_Selection_:
+ + + + + + +

902 F.2d 30
Unpublished Disposition
NOTICE: Fourth Circuit I.O.P. 36.6 states that citation of unpublished dispositions is disfavored except for establishing res judicata, estoppel, or the law of the case and requires service of copies of cited unpublished dispositions of the Fourth Circuit.
UNITED STATES of America, Plaintiff-Appellee,
v.
Javier RAMIREZ-CARVAJAL, Defendant-Appellant.
UNITED STATES of America, Plaintiff-Appellee,
v.
Juan Manuel GOTAY, Defendant-Appellant.
Nos. 88-5628, 88-5629.
United States Court of Appeals, Fourth Circuit.
Argued (No. 88-5629) June 7, 1989.
Submitted (No. 88-5628) Dec. 1, 1989.
Decided April 13, 1990.
As Amended April 24, 1990.
Appeals from the United States District Court for the District of Maryland, at Baltimore. Alexander Harvey, II, Chief District Judge. (CR-88-45-H)
No. 88-5628--J. Burkhardt Beale, Boone, Beale, Carpenter & Cosby, Richmond, Va., for appellant.
Breckinridge L. Willcox, U.S. Atty., Lisa M. Griffin, Asst. U.S. Atty., Baltimore, Md., for appellee.
No. 88-5629 Robert Leslie Miller, Jr., Bel Air, Md., argued, for appellant; Howard Avrum Miliman, D'Alesandro, Miliman & Yerman, Baltimore, Md., on brief.
Lisa M. Griffin, Asst. U.S. Atty., Baltimore, Md., for appellee; Breckinridge L. Willcox, U.S. Atty., John V. Geise, Asst. U.S. Atty., Quincie Hopkins, Law Clerk, Baltimore, Md., for appellee.
D.Md.
SENTENCE VACATED AND REMANDED IN PART; AFFIRMED IN PART.
Before WIDENER, MURNAGHAN and WILKINS, Circuit Judges.
PER CURIAM:
I.
Case No. 88-5629, United States v. Juan Manuel Gotay, was argued on June 7, 1989. Gotay had been consolidated for appeal with case No. 88-5628, United States v. Javier Ramirez-Carvajal. Ramirez-Carvajal's attorney, however, defaulted upon the appeal, so another attorney was appointed for him. This appointed attorney filed a brief pursuant to Anders v. California, stating that he discerned no error in the case, whereupon Ramirez-Carvajal filed a brief pro se, and his case was submitted on the briefs on December 1, 1989.
II.

+ + + + + + +

_Data entries_:
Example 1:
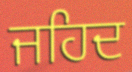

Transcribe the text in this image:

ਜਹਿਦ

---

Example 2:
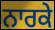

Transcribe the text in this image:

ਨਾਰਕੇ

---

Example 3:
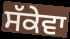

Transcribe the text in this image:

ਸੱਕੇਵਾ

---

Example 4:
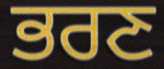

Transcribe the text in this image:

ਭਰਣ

+ + + + + + +

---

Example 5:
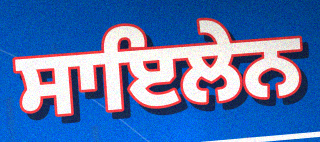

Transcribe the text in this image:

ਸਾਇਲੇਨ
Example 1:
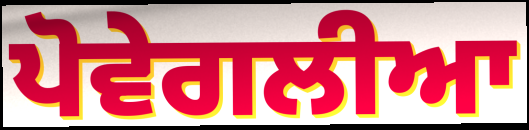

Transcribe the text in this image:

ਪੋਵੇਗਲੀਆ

+ + + + + + +

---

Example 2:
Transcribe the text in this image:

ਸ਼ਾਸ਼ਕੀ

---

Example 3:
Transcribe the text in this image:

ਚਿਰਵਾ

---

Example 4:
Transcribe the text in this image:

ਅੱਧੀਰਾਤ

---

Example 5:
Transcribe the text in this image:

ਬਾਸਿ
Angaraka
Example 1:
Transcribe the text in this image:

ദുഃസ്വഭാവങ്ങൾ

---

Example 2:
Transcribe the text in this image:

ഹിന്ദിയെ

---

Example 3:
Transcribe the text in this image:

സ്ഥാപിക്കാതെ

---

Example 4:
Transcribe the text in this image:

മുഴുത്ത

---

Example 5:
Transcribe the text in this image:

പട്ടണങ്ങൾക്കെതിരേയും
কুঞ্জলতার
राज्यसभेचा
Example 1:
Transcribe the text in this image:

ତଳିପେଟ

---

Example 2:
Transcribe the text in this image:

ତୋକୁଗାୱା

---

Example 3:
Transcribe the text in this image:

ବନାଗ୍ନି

+ + + + + + +

_Exercise brief_: Rewrite the part of the court opinion that begins with the words "Appeals from the" and stops after "Va., for appellant.", putting "Annapolis" in place of "Baltimore". Rely only on the text.

_Expected output_:
Appeals from the United States District Court for the District of Maryland, at Annapolis. Alexander Harvey, II, Chief District Judge. (CR-88-45-H)
No. 88-5628--J. Burkhardt Beale, Boone, Beale, Carpenter & Cosby, Richmond, Va., for appellant.